* Your instructions: Repeat every one of the following lines word for word, and leave the pictures out of your answer.

━━ Records to process ━━

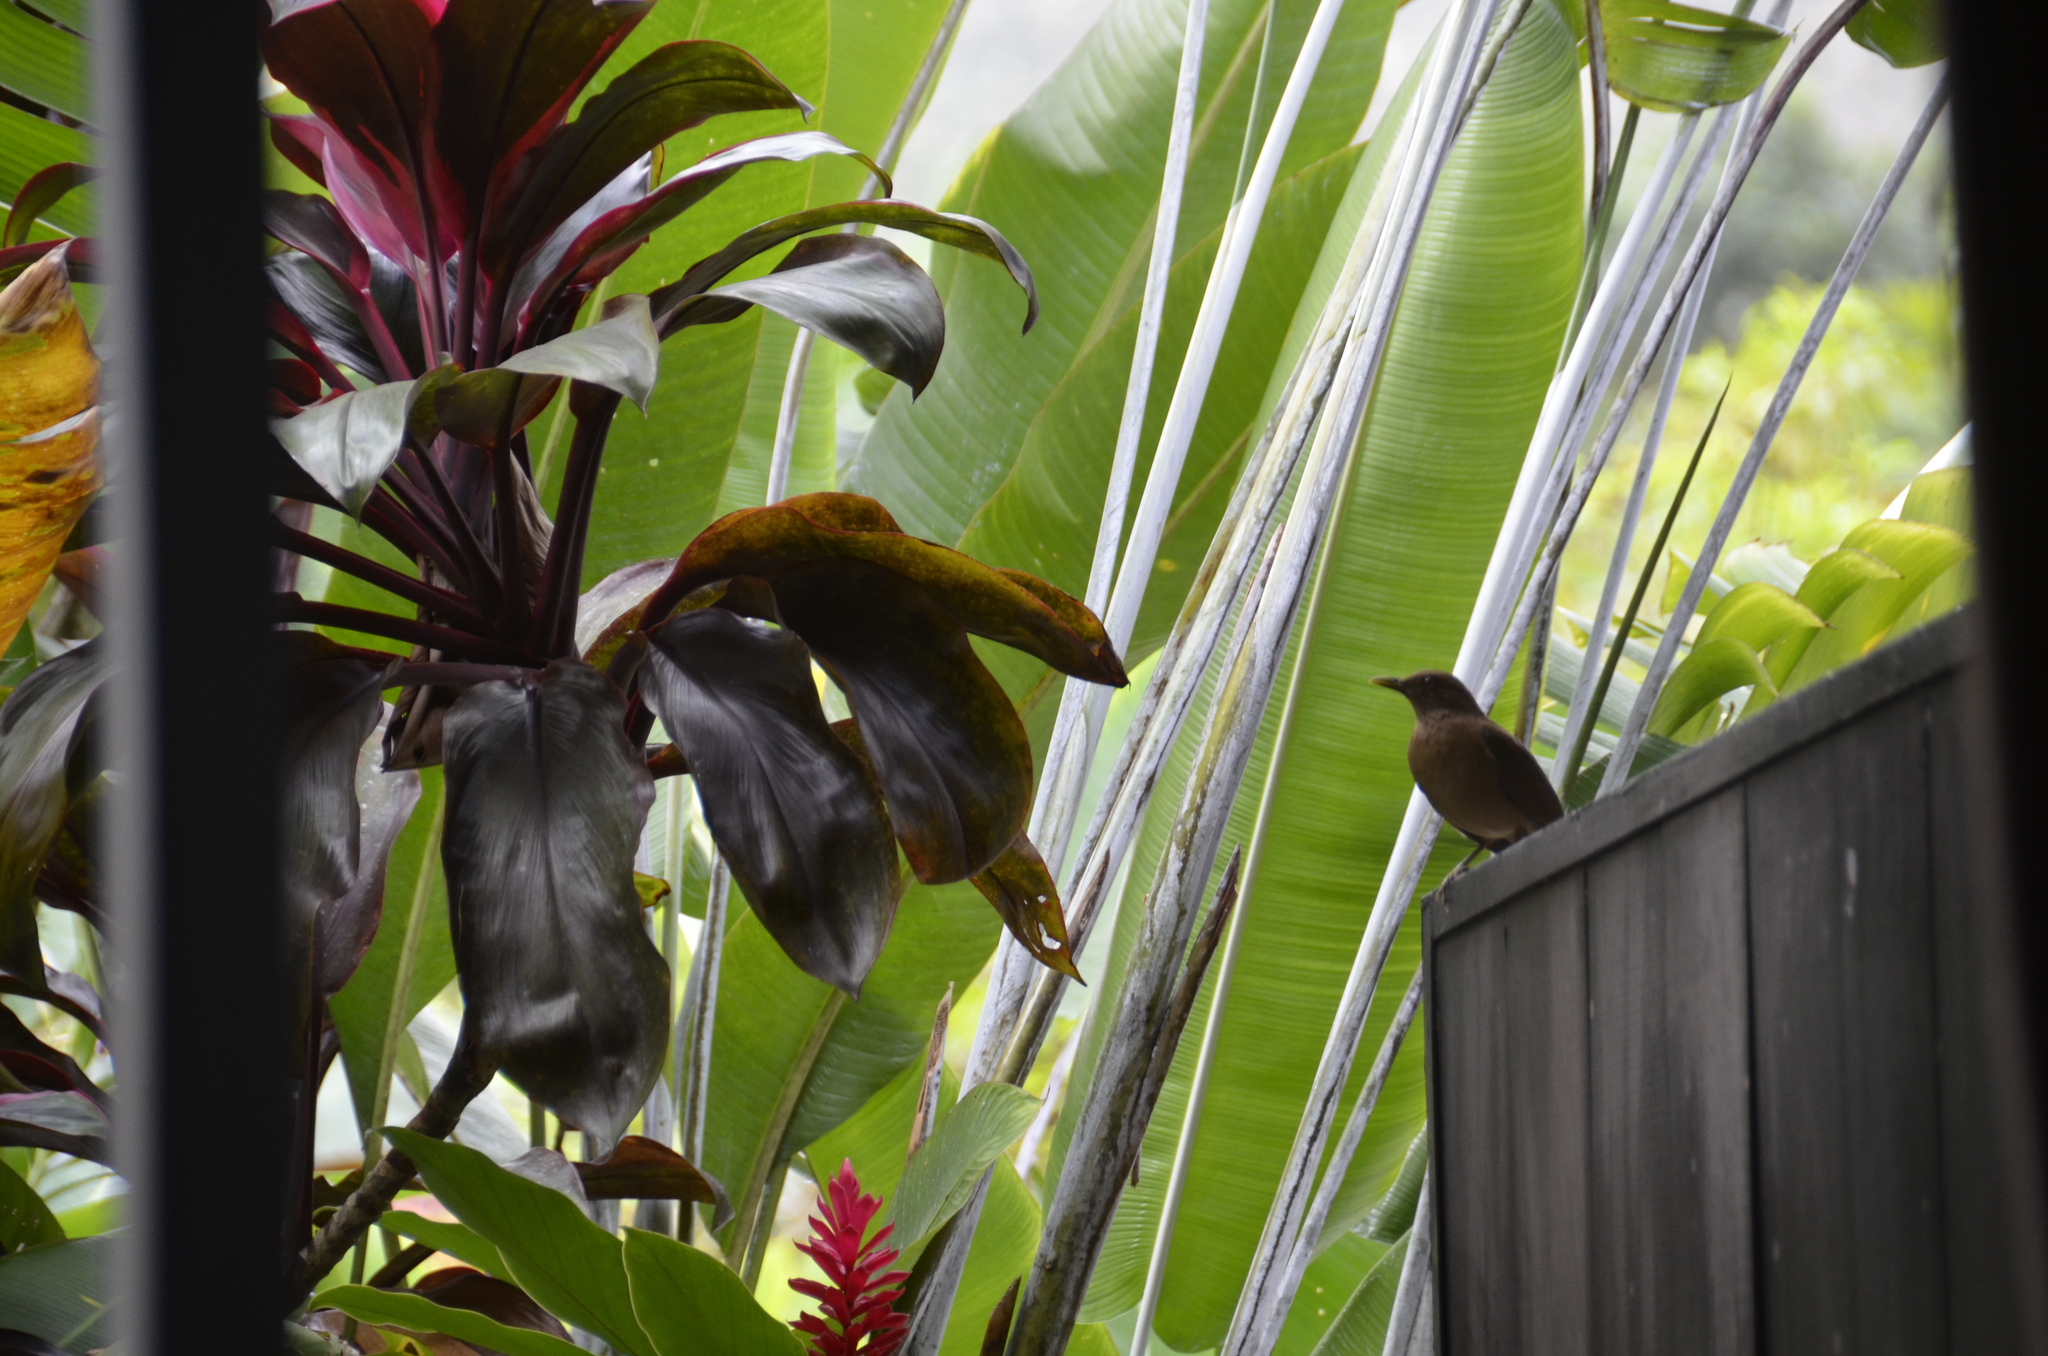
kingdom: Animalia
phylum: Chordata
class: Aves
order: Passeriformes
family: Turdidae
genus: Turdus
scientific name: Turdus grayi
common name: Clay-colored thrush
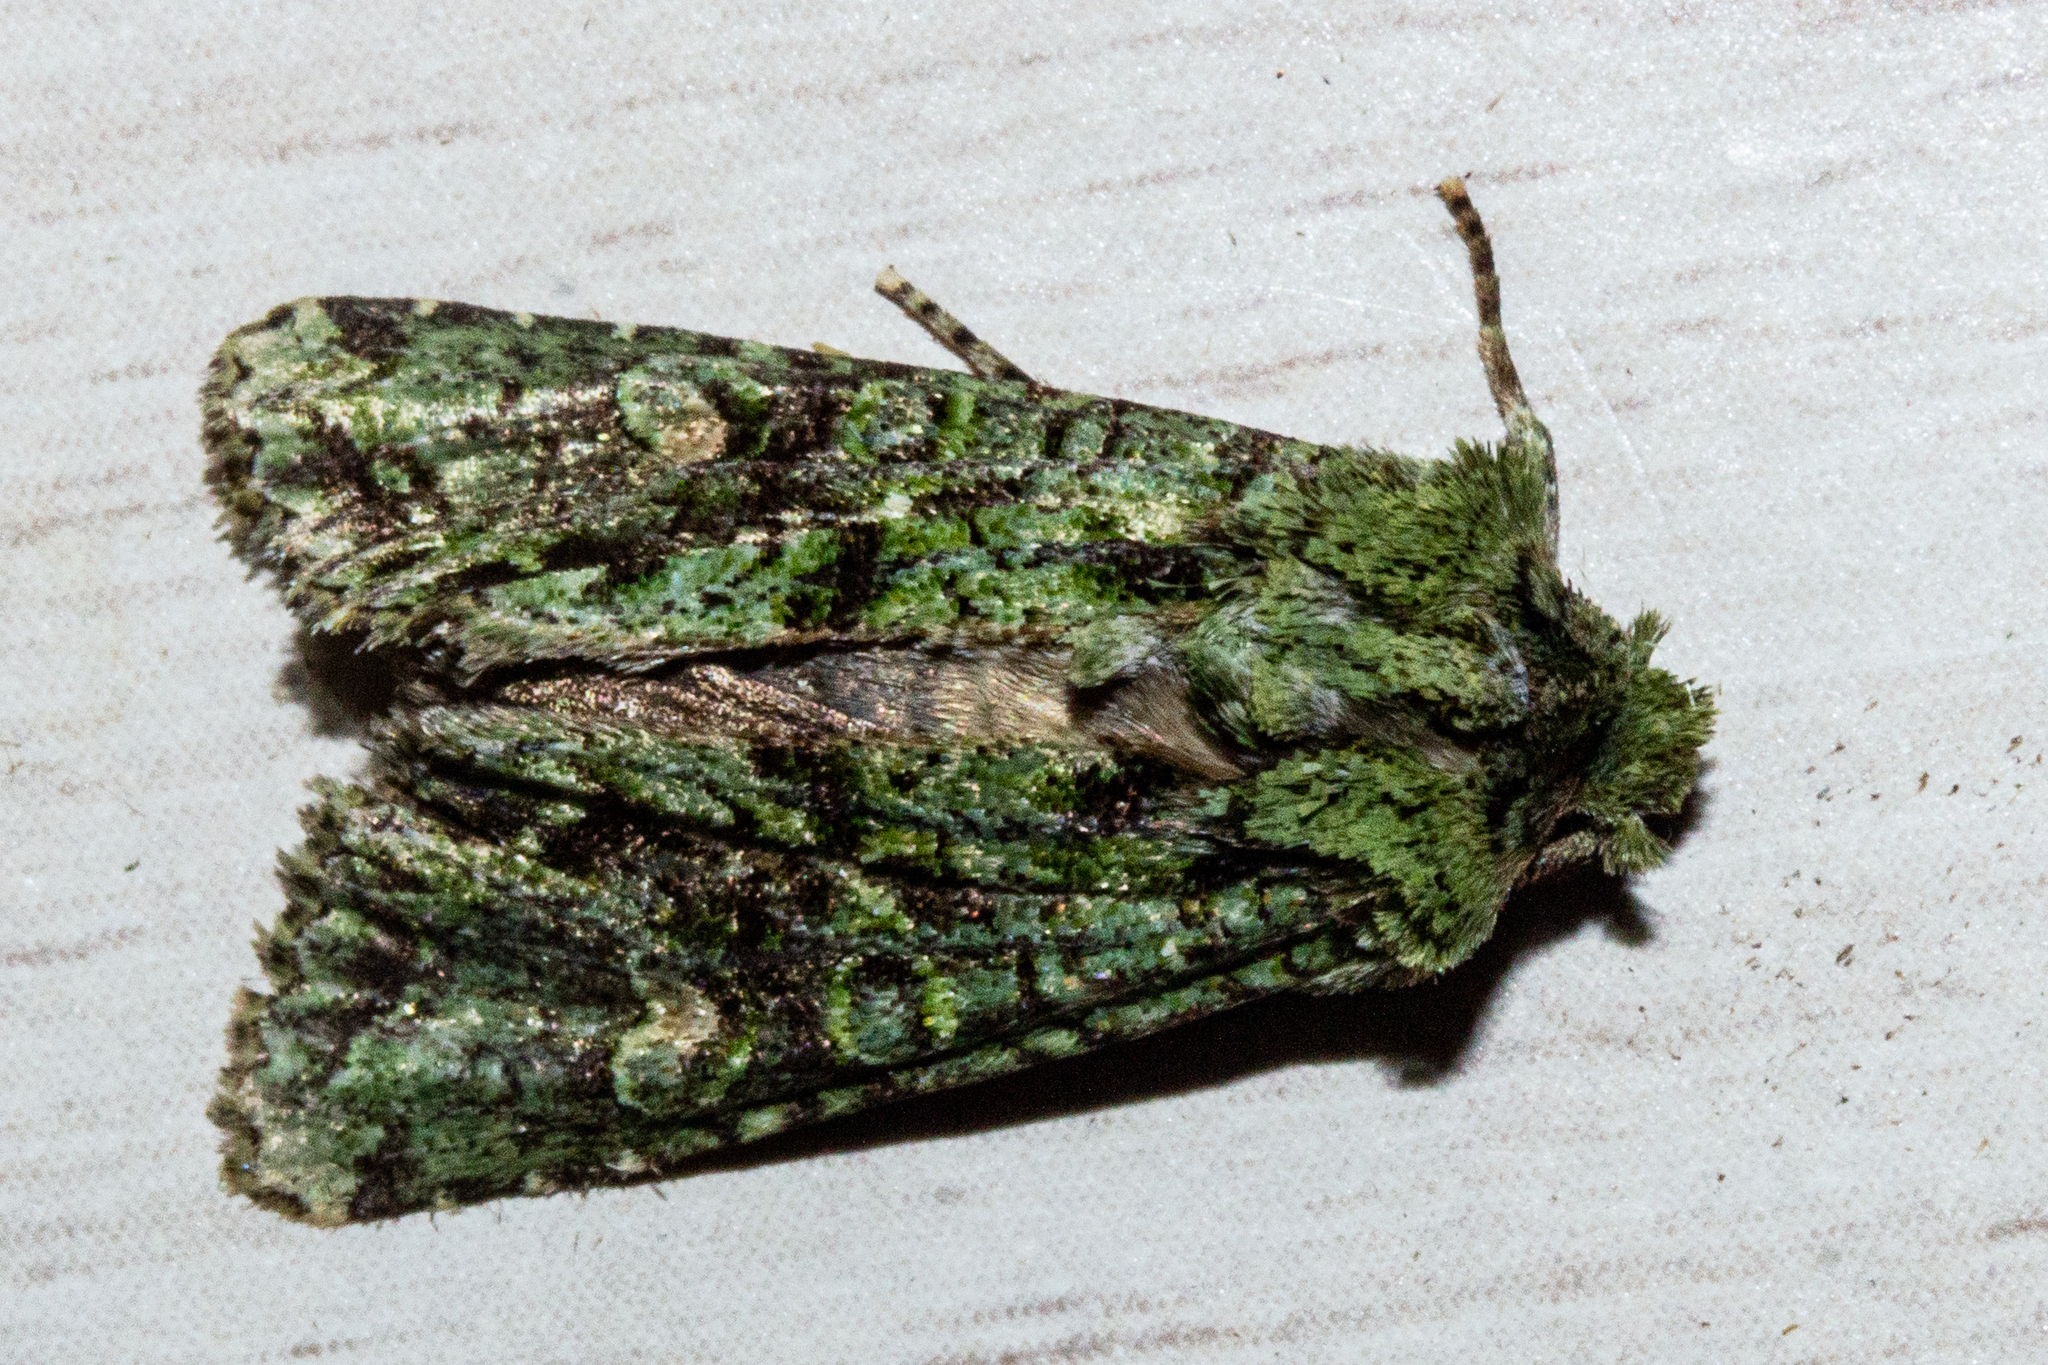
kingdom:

━━━

* Exercise answer:
kingdom: Animalia
phylum: Chordata
class: Aves
order: Passeriformes
family: Turdidae
genus: Turdus
scientific name: Turdus grayi
common name: Clay-colored thrush
kingdom:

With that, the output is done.